そして、クリスタルに背中を預けながら震えるスーツ姿のゴブリンが一匹。スーツ姿のゴブリンを追い詰めるのは、レイピアをかざしたシアンだった。スーツゴブリンの鼻先にレイピアの先端を突き付けている。
「ヒィィィイイイ! 命ダケハ、オ助ケヨォ〜!!」
水晶の前で両膝をついたスーツ姿のゴブリンが手を組んで命乞いをしていた。その情けない姿を、シアンが冷たく見下ろしている。巨大の水晶の周りには、数匹の生き残ったゴブリンたちが身を縮めて震えていた。
「もう、決着じゃあね〜か。つまんね〜の」
しらけたティグレスが愚痴をこぼした直後だった。コア水晶の中から太くて大きな腕が飛び出てくる。その巨腕のサイズは、片腕だけでシアンの腰回りと同じで、長さはシアンの背丈と同じだった。
その巨腕がボディーブローの如く突き進み、シアンの胴体を殴って吹き飛ばした。
「がはっ!!」
唐突に水晶の中から飛び出てきたボディーブローに驚いたシアンは、回避をミスる。

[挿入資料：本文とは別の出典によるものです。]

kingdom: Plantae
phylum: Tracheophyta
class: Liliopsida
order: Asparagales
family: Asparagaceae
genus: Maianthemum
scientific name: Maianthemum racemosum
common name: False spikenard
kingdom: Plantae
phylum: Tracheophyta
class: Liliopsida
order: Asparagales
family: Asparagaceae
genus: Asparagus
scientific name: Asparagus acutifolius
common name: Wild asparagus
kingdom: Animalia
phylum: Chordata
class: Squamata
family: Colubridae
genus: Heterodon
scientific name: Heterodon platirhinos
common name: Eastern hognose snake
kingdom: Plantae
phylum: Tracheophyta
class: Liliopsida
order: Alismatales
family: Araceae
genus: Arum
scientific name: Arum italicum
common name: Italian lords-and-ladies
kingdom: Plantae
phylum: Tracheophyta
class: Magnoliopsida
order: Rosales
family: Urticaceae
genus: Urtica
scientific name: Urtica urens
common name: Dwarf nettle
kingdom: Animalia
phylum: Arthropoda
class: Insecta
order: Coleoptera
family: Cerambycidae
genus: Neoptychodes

もろにパンチを食らって後方に飛ばされていた。それは、車で轢かれたかのような姿だった。
「シアン!?」
「グゥガガガガガァ!!」
壁際まで転がっていくシアン。その姿はボロ雑巾のようになっていた。ぐったりして起き上がって来ない。
すると、コア水晶の中から、巨腕の主が姿を現す。それは、3メートルサイズのゴブリンだった。ホブゴブリンのようなずんぐりした体型ではない。餓鬼のようなゴブリンの姿を、そのまま巨大化させたような体型だった。
サイズ以外にゴブリンと異なるのは、額に第三の瞳がギョロついている事ぐらいだろう。
そいつは三つ目の巨大ゴブリンだった。